I was thinking of a way that the returning of the big result set could be avoided… in the code for our check for whether the customer is allowed to have the next little result set they’re asking for, we don’t actually need to know the full set of keys; we really only need to know if it is going to be more than the daily limit. So it’s possible we could only return the count of distinct keys over the time period, and the Couchbase-calling client would just compare that single integer against the configured daily limit, but I don’t think this would work if the Reduce had to be done in stages, i.e., “rereduce”. If it were guaranteed that all of the input documents would be sent into just one call of the Reduce function, then that one call could insert them all into the associative array, then at the end it could just return the length of that array, and it would be done. But this doesn’t work if the Reduce needs to be done in stages, with Reduce output being passed as input to another Reduce stage… each time that happened, you would lose the identity of the individual keys, and therefore you have no way to continue the DISTINCTivness all the way down to the final result. Is there some flag we can set (either at the general bucket level or in a specific client call) to force a one-step Reduce, i.e., force absolutely no Re-Reduce steps?

JeffSaxe · June 15, 2015, 6:13pm

Hmm… no one has come forth with a complete solution to our problem yet, so I’m asking again. I’m looking for a way to reliably perform a UNION DISTINCT of all the keys in a bunch of matching input documents over a time period. Or, heck, as I said in my last email, we don’t really need the entire UNION of unique keys returned… we really just need a COUNT of DISTINCT elements. Should I be installing a beta of Couchbase 4.0 and using N1QL? I don’t think we particularly care which version of Couchbase we use, as long as this query works. As I said, I can envision our Reduce function simply returning a COUNT, not returning the actual elements, but (unless I’m missing something) that would only give me the correct answer if the Map-Reduce can be guaranteed to happen in one Reduce step, with no successive ReReduce stages. @tgreenstein Did you see my previous reply?

We’re now drifting toward a non-Couchbase solution to this problem (inserting rows in a SQL Server), but that seems so… old-fashioned. Please help show us that Couchbase can do this task as well as the others we’ve thrown at it, with scalability and reliability. Thanks in advance, community members.

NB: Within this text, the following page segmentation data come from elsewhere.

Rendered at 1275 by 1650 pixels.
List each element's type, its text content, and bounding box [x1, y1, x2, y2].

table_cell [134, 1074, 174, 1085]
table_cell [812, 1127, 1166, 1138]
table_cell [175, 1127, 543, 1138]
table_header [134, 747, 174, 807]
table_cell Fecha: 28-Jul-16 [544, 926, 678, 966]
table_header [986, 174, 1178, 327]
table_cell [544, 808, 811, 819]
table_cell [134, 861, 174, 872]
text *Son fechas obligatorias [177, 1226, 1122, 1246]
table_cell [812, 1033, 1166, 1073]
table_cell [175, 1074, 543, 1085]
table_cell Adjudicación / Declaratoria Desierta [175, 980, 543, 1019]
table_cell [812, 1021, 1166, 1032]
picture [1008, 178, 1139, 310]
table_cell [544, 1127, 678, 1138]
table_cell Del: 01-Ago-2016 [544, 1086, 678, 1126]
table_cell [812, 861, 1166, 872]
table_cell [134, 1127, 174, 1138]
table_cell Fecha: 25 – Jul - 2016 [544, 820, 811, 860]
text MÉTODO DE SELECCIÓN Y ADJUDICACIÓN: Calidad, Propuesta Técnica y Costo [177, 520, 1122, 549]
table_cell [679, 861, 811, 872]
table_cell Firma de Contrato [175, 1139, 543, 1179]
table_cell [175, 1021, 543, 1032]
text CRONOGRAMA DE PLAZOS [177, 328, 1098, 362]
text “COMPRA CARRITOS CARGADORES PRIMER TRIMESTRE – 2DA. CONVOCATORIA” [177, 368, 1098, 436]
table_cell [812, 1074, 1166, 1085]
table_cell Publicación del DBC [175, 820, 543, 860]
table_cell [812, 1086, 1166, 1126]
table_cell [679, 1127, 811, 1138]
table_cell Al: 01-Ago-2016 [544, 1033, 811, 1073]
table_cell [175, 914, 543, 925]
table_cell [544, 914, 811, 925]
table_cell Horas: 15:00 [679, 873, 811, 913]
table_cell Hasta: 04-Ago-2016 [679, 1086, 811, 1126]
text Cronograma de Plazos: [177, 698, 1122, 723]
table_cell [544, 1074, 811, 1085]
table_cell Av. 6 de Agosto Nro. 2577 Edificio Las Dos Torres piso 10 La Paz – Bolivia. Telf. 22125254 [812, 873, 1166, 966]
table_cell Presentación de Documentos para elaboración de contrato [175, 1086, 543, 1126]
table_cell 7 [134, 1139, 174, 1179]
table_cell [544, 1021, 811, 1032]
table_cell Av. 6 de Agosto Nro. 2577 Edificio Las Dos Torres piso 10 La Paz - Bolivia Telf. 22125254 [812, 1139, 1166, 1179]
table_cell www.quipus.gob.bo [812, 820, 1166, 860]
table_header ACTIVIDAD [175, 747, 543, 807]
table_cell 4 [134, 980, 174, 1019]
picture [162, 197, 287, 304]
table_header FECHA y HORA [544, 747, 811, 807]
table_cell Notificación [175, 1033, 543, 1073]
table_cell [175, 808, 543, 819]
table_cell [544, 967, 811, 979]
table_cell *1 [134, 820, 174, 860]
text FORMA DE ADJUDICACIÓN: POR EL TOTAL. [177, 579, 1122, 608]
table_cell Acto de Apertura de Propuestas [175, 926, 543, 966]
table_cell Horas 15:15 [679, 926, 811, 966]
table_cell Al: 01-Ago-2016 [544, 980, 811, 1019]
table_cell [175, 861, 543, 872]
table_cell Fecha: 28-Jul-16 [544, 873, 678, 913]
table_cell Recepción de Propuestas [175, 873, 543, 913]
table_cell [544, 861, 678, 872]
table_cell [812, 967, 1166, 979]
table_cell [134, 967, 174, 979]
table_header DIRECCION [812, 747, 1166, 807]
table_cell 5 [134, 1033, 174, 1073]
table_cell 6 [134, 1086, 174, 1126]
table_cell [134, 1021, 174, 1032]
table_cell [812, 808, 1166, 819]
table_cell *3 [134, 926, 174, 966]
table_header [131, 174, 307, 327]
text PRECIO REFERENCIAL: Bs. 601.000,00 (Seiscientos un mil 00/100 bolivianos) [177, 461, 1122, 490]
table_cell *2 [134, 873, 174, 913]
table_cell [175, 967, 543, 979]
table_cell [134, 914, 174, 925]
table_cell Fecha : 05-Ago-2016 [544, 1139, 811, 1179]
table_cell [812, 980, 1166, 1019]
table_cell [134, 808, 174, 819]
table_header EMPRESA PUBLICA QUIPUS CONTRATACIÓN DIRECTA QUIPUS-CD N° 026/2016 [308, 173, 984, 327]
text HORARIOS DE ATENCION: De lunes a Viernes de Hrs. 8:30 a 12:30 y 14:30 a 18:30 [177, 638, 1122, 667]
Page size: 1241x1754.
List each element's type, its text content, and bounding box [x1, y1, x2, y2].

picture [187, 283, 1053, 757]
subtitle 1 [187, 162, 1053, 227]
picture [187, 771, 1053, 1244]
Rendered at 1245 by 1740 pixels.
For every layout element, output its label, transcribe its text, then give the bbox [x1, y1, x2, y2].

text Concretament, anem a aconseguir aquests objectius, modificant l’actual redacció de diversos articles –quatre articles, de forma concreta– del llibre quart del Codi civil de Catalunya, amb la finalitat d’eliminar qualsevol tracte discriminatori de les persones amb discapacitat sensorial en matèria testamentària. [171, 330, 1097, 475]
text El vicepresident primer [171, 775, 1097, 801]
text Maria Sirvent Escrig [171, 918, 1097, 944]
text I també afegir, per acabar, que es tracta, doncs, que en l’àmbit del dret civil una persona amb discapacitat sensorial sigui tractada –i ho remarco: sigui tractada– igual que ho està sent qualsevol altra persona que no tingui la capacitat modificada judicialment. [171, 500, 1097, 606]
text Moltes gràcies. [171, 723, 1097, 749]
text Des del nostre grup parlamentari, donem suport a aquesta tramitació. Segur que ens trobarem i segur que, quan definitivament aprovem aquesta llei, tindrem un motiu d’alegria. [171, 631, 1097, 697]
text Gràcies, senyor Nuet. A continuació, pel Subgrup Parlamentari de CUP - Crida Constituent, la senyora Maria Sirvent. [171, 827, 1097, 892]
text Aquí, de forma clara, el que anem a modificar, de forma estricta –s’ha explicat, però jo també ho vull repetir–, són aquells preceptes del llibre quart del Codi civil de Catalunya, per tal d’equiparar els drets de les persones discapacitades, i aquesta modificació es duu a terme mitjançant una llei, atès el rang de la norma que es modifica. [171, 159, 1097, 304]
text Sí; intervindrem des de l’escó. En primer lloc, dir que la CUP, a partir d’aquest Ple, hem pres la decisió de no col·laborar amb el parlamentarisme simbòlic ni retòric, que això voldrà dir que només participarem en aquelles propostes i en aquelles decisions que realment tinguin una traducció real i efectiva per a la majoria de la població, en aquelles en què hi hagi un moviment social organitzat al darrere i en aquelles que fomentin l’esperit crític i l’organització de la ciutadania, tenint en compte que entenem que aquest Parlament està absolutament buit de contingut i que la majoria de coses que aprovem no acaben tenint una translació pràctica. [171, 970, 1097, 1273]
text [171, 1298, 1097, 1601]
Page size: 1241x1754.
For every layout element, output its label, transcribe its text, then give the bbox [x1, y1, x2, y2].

geraldss · June 16, 2015, 9:22pm

Hi Jeff,

Yes, you should use Couchbase 4.0 and N1QL to achieve this. If you load your data into Couchbase 4.0, we can provide the N1QL queries to perform your distinct counts. Please post here or via email when the data is loaded.

Thanks,
Gerald

JeffSaxe · June 17, 2015, 3:22pm

Thank you, Gerald. I went through the N1QL tutorial last night, and the SQL-like implementation looks pretty great, actually, assuming performance and scalability holds up! I will throw together a Couchbase 4.0 Beta server here and see if we can figure out what syntax to use, or I will reach out to you. I appreciate the assistance.